Читать книгу Просвещать и карать. Функции цензуры в Российской империи середины XIX века онлайн

50 страница из 169

Неожиданное и нелепое приключение, которое заслуживает подробного описания. Вчера утром, около двенадцати часов, я вернулся с лекции из Екатерининского института и, ничего не подозревая, преспокойно занимался у себя в кабинете. Вдруг является жандармский офицер и в отборных выражениях просит пожаловать к Леонтию Васильевичу Дубельту.

<…>

Нас ввели к Дубельту.

– Ах, мои милые, – сказал он, взяв нас за руки, – как мне грустно встретиться с вами по такому неприятному случаю. Но думайте сколько хотите, – продолжал он, – вы никак не догадаетесь, почему государь недоволен вами.

С этими словами он открыл восьмой номер «Сына отечества» и указал на два места, отмеченные карандашом. <…>

<…> теперь я вижу, что настоящий случай равняется кому снега с крыши, который на вас валится, когда вы идете по тротуару. Против таких взысканий нет ни заслуг, их предупреждающих, ни предосторожностей, потому что они выходят из ряда дел разумных, из круга человеческой логики (Никитенко, т. 1, с. 252–253).
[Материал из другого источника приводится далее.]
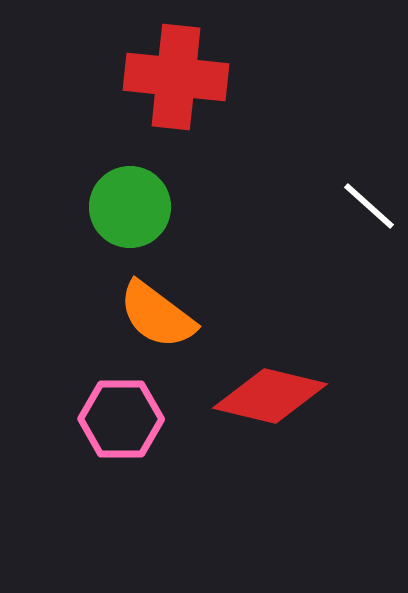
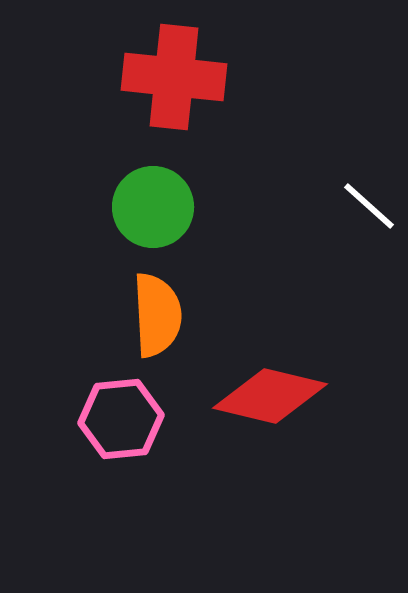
red cross: moved 2 px left
green circle: moved 23 px right
orange semicircle: rotated 130 degrees counterclockwise
pink hexagon: rotated 6 degrees counterclockwise
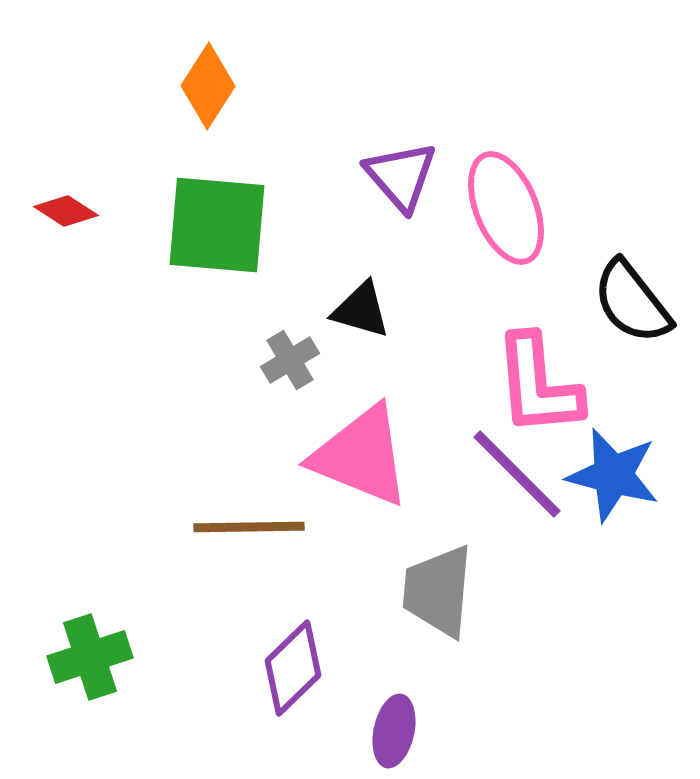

Финальные фразы цитированного эпизода близки к замечанию из «Былого и дум» Герцена, описывающего неожиданный визит жандарма от А. Ф. Орлова: «Появление полицейского в России равняется черепице, упавшей на голову…» (Герцен, т. 9, с. 221). Герцен, разумеется, вряд ли мог знать о содержании неопубликованного дневника Никитенко; тем не менее совпадение достаточно показательное: общая логика анекдотического рассказа о нелепости социального устройства николаевской России объединяет пострадавшего по службе цензора и политического эмигранта, активного противника российского правительства.